Saturday, June 23, 2012

Zucchini Bake Friday

Neillio here,  in the lab again.  I'm testing my ability to re-invent the same foods consistently and as equally appealing and satisying.  This evening is a Zucchini Bake.  Hopefully, you may try this and feel the same way!!

Bacon Cheddar Zucchini Bake
1 large zucchini, about 5 cups sliced
1 lb. ground beef
1 soft beef bouillon cube
1 large onion, chopped
1 jalapeno, chopped
4 cloves garlic, pressed or finely minced
4 oz. black olives, sliced
12 oz. spaghetti sauce
granulated sugar to taste
2 tbsp. fresh basil and oregano blend
For Bacon Cheddar Bechamel:
4 tbsp. butter or margarine
2 tbsp. flour
2 c. milk
1 c. mild cheddar cheese, grated
1/3 c. real bacon bits 
Olive oil for drizzling
SPST
 (Salt and Pepper to Suit your Taste  )
Preheat oven to 375*F.
On a large roasting rack and pan or baking sheet, spread out sliced zucchini and sprinkle with salt.  Let stand for about 20 minutes.  Rinse and drain. This process is to render the zucchini of  excess water as to absorb the flavors of the bake.
Brown ground beef with bouillon  over medium high heat.  While browning add onion, jalapeno and garlic.  Once no pink remains and the vegetables are softened, drain off excess fat and stir in olives and spaghetti sauce. Stir in herbs and  reduce to a simmer.  
Meanwhile, prepare the cheese sauce. melt butter over medium heat and heat until small bubbles start to form.   Whisk in flour and cook about 1 minute.  Remove from heat and whisk in milk.  Place back over heat, and let thicken over several minutes.  Once thickened, add cheddar and bacon.

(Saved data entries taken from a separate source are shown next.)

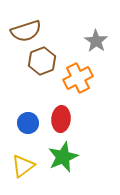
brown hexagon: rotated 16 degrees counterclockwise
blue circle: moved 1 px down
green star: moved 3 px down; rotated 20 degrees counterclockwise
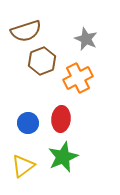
gray star: moved 10 px left, 2 px up; rotated 10 degrees counterclockwise
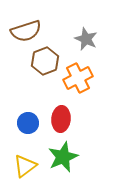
brown hexagon: moved 3 px right
yellow triangle: moved 2 px right
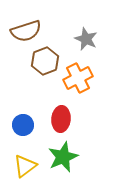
blue circle: moved 5 px left, 2 px down
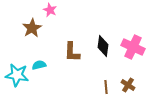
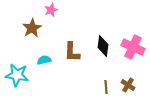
pink star: moved 1 px right; rotated 24 degrees clockwise
cyan semicircle: moved 5 px right, 5 px up
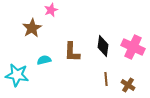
brown line: moved 8 px up
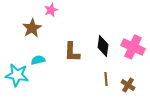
cyan semicircle: moved 6 px left
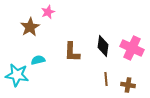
pink star: moved 3 px left, 2 px down
brown star: moved 2 px left, 1 px up
pink cross: moved 1 px left, 1 px down
brown cross: rotated 24 degrees counterclockwise
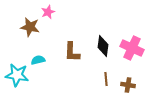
brown star: rotated 30 degrees counterclockwise
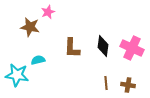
brown L-shape: moved 4 px up
brown line: moved 4 px down
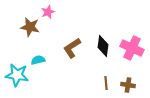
brown L-shape: rotated 55 degrees clockwise
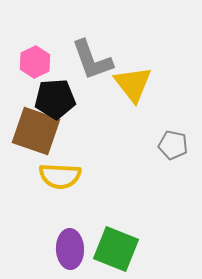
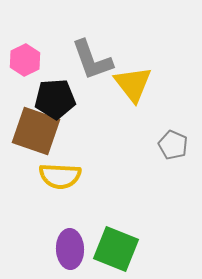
pink hexagon: moved 10 px left, 2 px up
gray pentagon: rotated 12 degrees clockwise
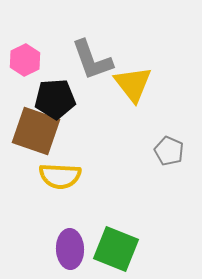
gray pentagon: moved 4 px left, 6 px down
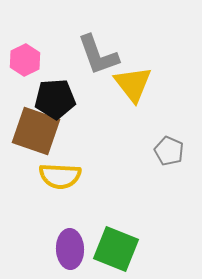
gray L-shape: moved 6 px right, 5 px up
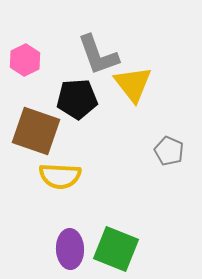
black pentagon: moved 22 px right
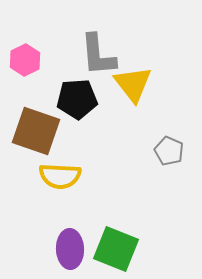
gray L-shape: rotated 15 degrees clockwise
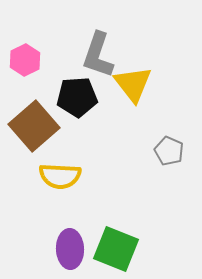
gray L-shape: rotated 24 degrees clockwise
black pentagon: moved 2 px up
brown square: moved 2 px left, 5 px up; rotated 30 degrees clockwise
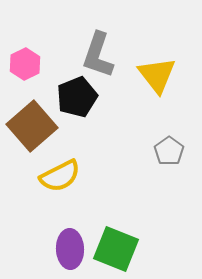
pink hexagon: moved 4 px down
yellow triangle: moved 24 px right, 9 px up
black pentagon: rotated 18 degrees counterclockwise
brown square: moved 2 px left
gray pentagon: rotated 12 degrees clockwise
yellow semicircle: rotated 30 degrees counterclockwise
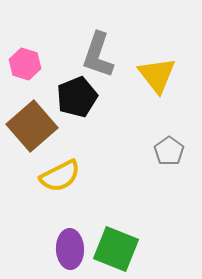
pink hexagon: rotated 16 degrees counterclockwise
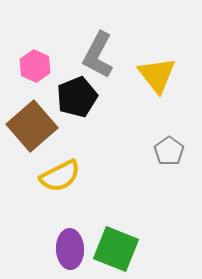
gray L-shape: rotated 9 degrees clockwise
pink hexagon: moved 10 px right, 2 px down; rotated 8 degrees clockwise
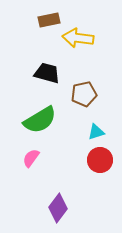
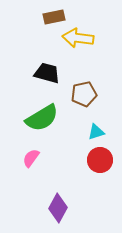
brown rectangle: moved 5 px right, 3 px up
green semicircle: moved 2 px right, 2 px up
purple diamond: rotated 8 degrees counterclockwise
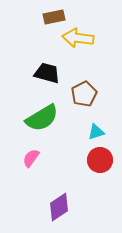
brown pentagon: rotated 15 degrees counterclockwise
purple diamond: moved 1 px right, 1 px up; rotated 28 degrees clockwise
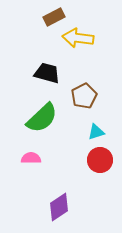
brown rectangle: rotated 15 degrees counterclockwise
brown pentagon: moved 2 px down
green semicircle: rotated 12 degrees counterclockwise
pink semicircle: rotated 54 degrees clockwise
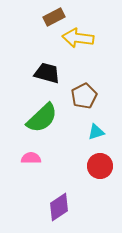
red circle: moved 6 px down
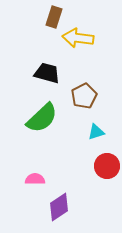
brown rectangle: rotated 45 degrees counterclockwise
pink semicircle: moved 4 px right, 21 px down
red circle: moved 7 px right
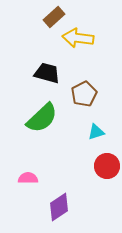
brown rectangle: rotated 30 degrees clockwise
brown pentagon: moved 2 px up
pink semicircle: moved 7 px left, 1 px up
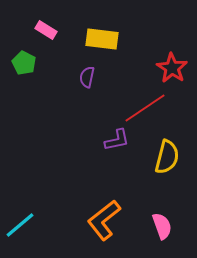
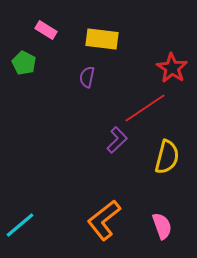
purple L-shape: rotated 32 degrees counterclockwise
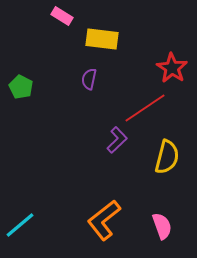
pink rectangle: moved 16 px right, 14 px up
green pentagon: moved 3 px left, 24 px down
purple semicircle: moved 2 px right, 2 px down
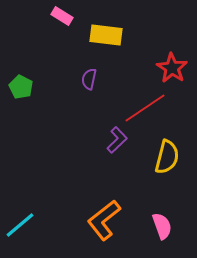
yellow rectangle: moved 4 px right, 4 px up
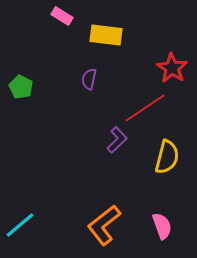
orange L-shape: moved 5 px down
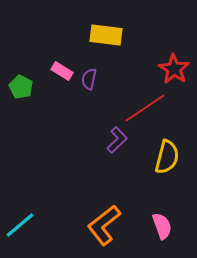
pink rectangle: moved 55 px down
red star: moved 2 px right, 1 px down
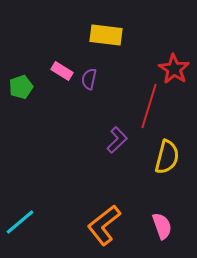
green pentagon: rotated 25 degrees clockwise
red line: moved 4 px right, 2 px up; rotated 39 degrees counterclockwise
cyan line: moved 3 px up
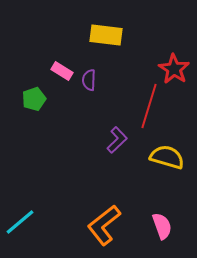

Stir to blend, and turn off heat. 
In a 3 1/2 quart baking dish, drizzle with olive oil and add 1/2 of meat sauce.  Make a layer with zucchini, covering meat sauce.  Carefully spread 1/2 of bacon cheddar sauce atop zucchini.
Repeat with remaining  meat sauce, zucchini, and cheese sauce.  Cover loosely with foil and bake for about 45 minutes and zucchini is fork tender.    Let stand for 15 minutes before serving.  Serve with garlic bread and green salad.  Serves 8 to 10.